Whether, where, and to what level of detail we would want transfusion information logged within OMOP I believe is up to discussion, but would hope for some discussion on it rather than basing it on potentially untrue assumptions or limited use cases.


Be nice to us. Look. This is not straightforward, and we have spend many cycles getting to the best solution. And we need to be supportive of each other’s use cases and needs:

Currently, our definitions are as following:

A transfusion is in essence a transplantation, where the transplanted tissue is blood or a derived product. Happens to be as easy to transplant blood as applying a parenteral drug. But it is still a biological product, not a pharmaceutical. And tissues are devices by the above definition. Not all devices have an UDI. In fact, not a whole lot have.

None of the attributes apply to transfusions. There are no ingredients, no form (unless you want to call blood “solution for injection” and no strength - all fundamental defining attributes for a drug.

Do you have a use case in mind that would be thwarted by the current approach?

Just resurfacing this discussion since the topic of how to handle transfusion data has come up on a project that myself, @Wilson_Pace and @wschulz are a part of - REDS-IV project. One of the products of this project is to create a vein-to-vein database, which will have both donor and recipient blood information, so I envision some extension off of OMOP to accommodate the program’s needs.
Currently, the scientific committee is designing studies they would like to run and pediatric cases are a focus, so as a simple example there is a need for units that are not integers in the device table. I’m all for reusing tables, but it kind of feels like in both cases we are trying to fit a square block into a round hole.
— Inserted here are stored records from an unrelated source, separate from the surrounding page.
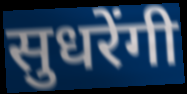
सुधरेंगी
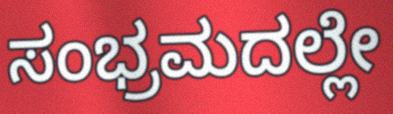
ಸಂಭ್ರಮದಲ್ಲೇ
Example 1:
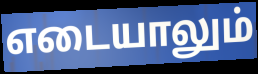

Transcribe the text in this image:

எடையாலும்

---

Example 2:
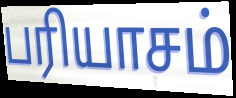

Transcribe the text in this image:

பரியாசம்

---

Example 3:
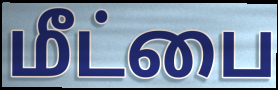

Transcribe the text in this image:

மீட்பை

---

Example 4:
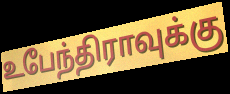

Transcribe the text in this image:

உபேந்திராவுக்கு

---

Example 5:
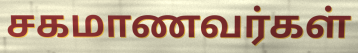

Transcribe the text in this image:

சகமாணவர்கள்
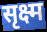
सृक्ष्म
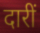
दारीं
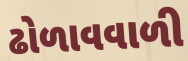
ઢોળાવવાળી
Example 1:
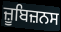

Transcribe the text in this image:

ਜ਼ੂਬਿਜ਼ਨਸ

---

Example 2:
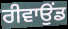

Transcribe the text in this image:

ਰੀਵਾਉਂਡ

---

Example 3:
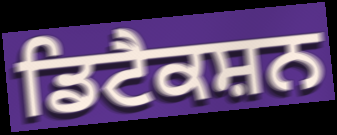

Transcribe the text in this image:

ਡਿਟੈਕਸ਼ਨ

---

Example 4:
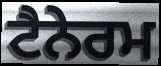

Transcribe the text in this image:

ਟੈਨੇਰਮ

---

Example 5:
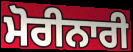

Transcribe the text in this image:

ਮੋਰੀਨਾਰੀ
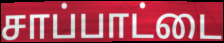
சாப்பாட்டை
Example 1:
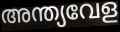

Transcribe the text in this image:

അന്ത്യവേള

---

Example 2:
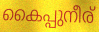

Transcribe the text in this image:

കൈപ്പുനീര്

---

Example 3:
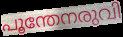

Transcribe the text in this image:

Again, I’m don’t have the clinical background to speak to the philosophy of where a data element belongs, but for transfusions we will need

and extending the device table seems extraneous and confusing to me from an approachability point of view.

Currently, there is an informatics working group in REDS-IV discussion some of these topics, but it might be nice to include some other OHDSI members who are doing transfusion related work so that we are all in alignment. Do I dare suggest another OHDSI working group :zipper_mouth_face:? Or maybe we can get on a call and hash out a solution that fits everyone. I’m not too familiar with the new tables proposed in the oncology tables, but I’ll look into those as well…
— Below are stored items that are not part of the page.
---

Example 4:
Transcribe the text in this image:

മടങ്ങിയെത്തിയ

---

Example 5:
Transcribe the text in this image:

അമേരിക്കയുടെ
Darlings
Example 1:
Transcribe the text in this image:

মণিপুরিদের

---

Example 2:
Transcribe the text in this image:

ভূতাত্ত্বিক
Sure, bring it on. Happy to find somebody or play myself. I think the unit is already ratified to accommodate this need.

Have we settled the convention for transfusion data in OMOP-CDM?

Not yet. Do you need that for Covid?

@Christian_Reich I found unmapped transfusion code in Korean EDI vocabulary, while I’m mapping unmapped EDI code in the COVID-19 dataset. Currently, I don’t have any use case related with transfusion for COVID-19 research.

Ok, will add to the list and get it fixed, @SCYou. Nothing beats a little bit of focus.